Miguel Carvalho

Miguel Carvalho

Informatics Engineering Student at Minho's University

Linux Server Hardening

Date:

Secure a server by implementing various measures to protect it from unauthorized access and potential cyber-attacks.

In this guide, we will go through 10 steps to harden a Linux server.

By following these steps, you can significantly increase the security of your Linux server and minimize the risk of a security breach.

1. Enable automatic updates

apt install unattended-upgrades
dpkg-reconfigure --priority=low unattended-upgrades

2. Lower privileges users

adduser <USERNAME>
usermod -aG sudo <USERNAME>

Tip: restrict yourself to the necessary privileges when connected to your server.

3. Use RSA private key to login

(On server)

mkdir ~/.ssh && chmod 700 ~/.ssh

(On local machine)

To generate the RSA key pair run:

ssh-keygen -b 4096

Copy the public key to your server with:

ssh-copy-id <USERNAME>@<IP>
[or]
scp ~/.ssh/id_rsa.pub <USERNAME>@<IP>

4. Lock down password logins

sudo nano /etc/ssh/sshd_config
  • Change Port 22
  • Change to AddressFamily inet (ipv4 only)
  • PermitRootLogin no
  • PasswordAuthentication no
sudo systemctl restart sshd

5. Enable firewall

sudo ss -tupln
sudo apt install ufw
sudo ufw allow <SSH_PORT> ...
sudo ufw enable
sudo ufw status

6. Block pings

sudo nano /etc/ufw/before.rules

Add this line to “ok icmp codes for INPUT”:

  • -A ufw-before-input -p icmp --icmp-type echo-request -j DROP
sudo ufw reload` or `sudo reboot

7. Disable unused services and ports

Check which services and ports are currently open on your server by running:

sudo netstat -tulpn

Then, disable any unused services and ports by editing the appropriate configuration files.

For example, if you’re not using FTP, you can disable it by commenting out the following line in the /etc/ssh/sshd_config file:

#Subsystem sftp /usr/lib/openssh/sftp-server

Make sure to restart any services you’ve disabled.

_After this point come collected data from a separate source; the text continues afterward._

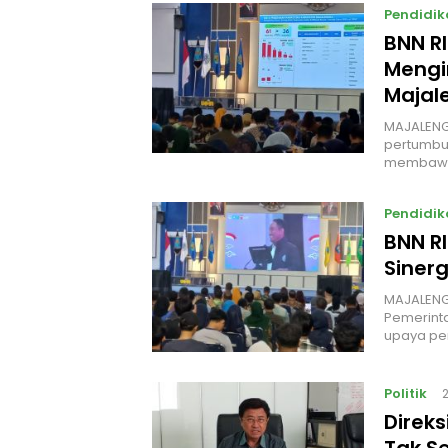
Pendidik
BNN R
Mengi
Majal
MAJALENG
pertumbuh
membawa
Pendidik
BNN R
Siner
MAJALENGK
Pemerint
upaya p
Politik
Direk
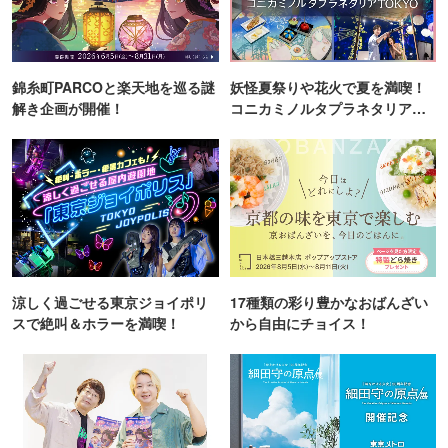
錦糸町PARCOと楽天地を巡る謎
妖怪夏祭りや花火で夏を満喫！
解き企画が開催！
コニカミノルタプラネタリア
TOKYO
涼しく過ごせる東京ジョイポリ
17種類の彩り豊かなおばんざい
スで絶叫＆ホラーを満喫！
から自由にチョイス！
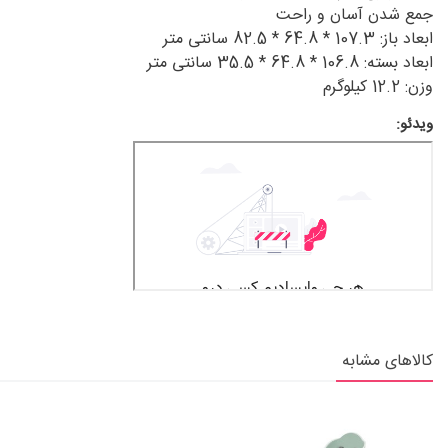
جمع شدن آسان و راحت
ابعاد باز: 107.3 * 64.8 * 82.5 سانتی متر
ابعاد بسته: 106.8 * 64.8 * 35.5 سانتی متر
وزن: 12.2 کیلوگرم
ویدئو:
کالاهای مشابه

8. Install and configure fail2ban

Fail2ban is a popular tool for preventing brute-force attacks on your server. It monitors your server’s logs and blocks IP addresses that repeatedly fail authentication attempts. To install fail2ban, run:

sudo apt install fail2ban

Then, create a new configuration file for your service.

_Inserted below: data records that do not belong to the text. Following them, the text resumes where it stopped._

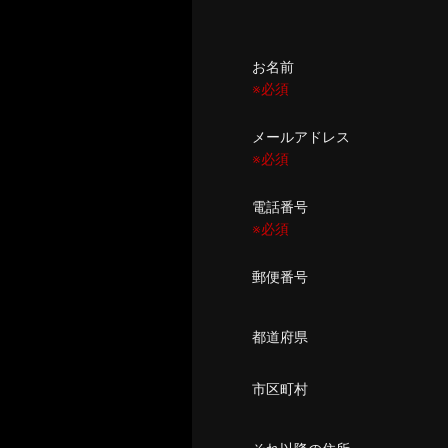
お名前
※必須
メールアドレス
※必須
電話番号
※必須
郵便番号
都道府県
市区町村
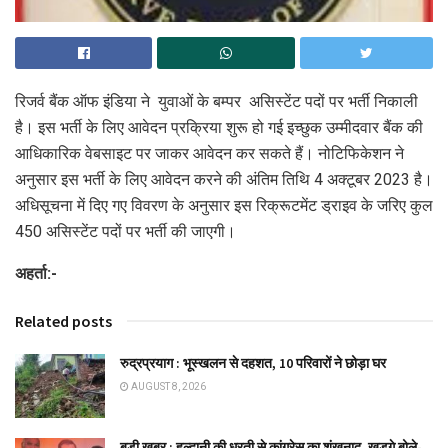
रिजर्व बैंक ऑफ इंडिया ने युवाओं के बम्पर असिस्टेंट पदों पर भर्ती निकाली
है। इस भर्ती के लिए आवेदन प्रक्रिया शुरू हो गई इच्छुक उम्मीदवार बैंक की
आधिकारिक वेबसाइट पर जाकर आवेदन कर सकते हैं। नोटिफिकेशन ने
अनुसार इस भर्ती के लिए आवेदन करने की अंतिम तिथि 4 अक्टूबर 2023 है।
अधिसूचना में दिए गए विवरण के अनुसार इस रिक्रूटमेंट ड्राइव के जरिए कुल
450 असिस्टेंट पदों पर भर्ती की जाएगी।
अहर्ता:-
Related posts
रुद्रप्रयाग : भूस्खलन से दहशत, 10 परिवारों ने छोड़ा घर
AUGUST 8, 2026
बड़ी खबर : हल्द्वानी की धरती से कांग्रेस का शंखनाद, खड़गे बोले-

For example, to protect your SSH server, create a file named /etc/fail2ban/jail.local with the following contents:

[sshd]
enabled = true
port = <SSH_PORT>
filter = sshd
logpath = /var/log/auth.log
maxretry = 3
bantime = 3600

This configuration will block any IP address that fails to authenticate more than 3 times within an hour.

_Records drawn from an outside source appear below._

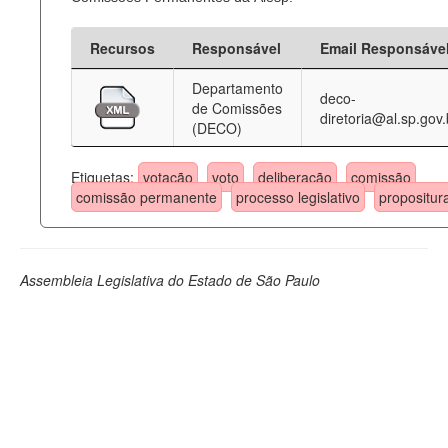
Recursos
Responsável
Email Responsáve
Departamento
deco-
de Comissões
diretoria@al.sp.gov.
(DECO)
Etiquetas:
votação
voto
deliberação
comissão
comissão permanente
processo legislativo
propositur
Assembleia Legislativa do Estado de São Paulo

Finally, restart fail2ban to apply the new configuration:

sudo systemctl restart fail2ban

9. Install and configure a web application firewall (WAF)

If you’re running a web server, it’s a good idea to install a WAF to protect your site from common web attacks.

One popular WAF for Linux is ModSecurity. To install ModSecurity and the Apache module, run:

sudo apt install libapache2-modsecurity

Then, enable the module and restart Apache:

sudo a2enmod mod-security
sudo systemctl restart apache2

You’ll also need to create a configuration file for ModSecurity. The default configuration file is located at /etc/modsecurity/modsecurity.conf, but you may want to create a separate file for your site’s specific rules.

10. Monitor server logs for suspicious activity

Finally, it’s important to regularly monitor your server’s logs for any signs of suspicious activity.

You can use tools like logwatch or logrotate to automatically archive and analyze your logs, or set up a more sophisticated logging system like ELK (Elasticsearch, Logstash, and Kibana) to track and visualize your server’s activity in real time.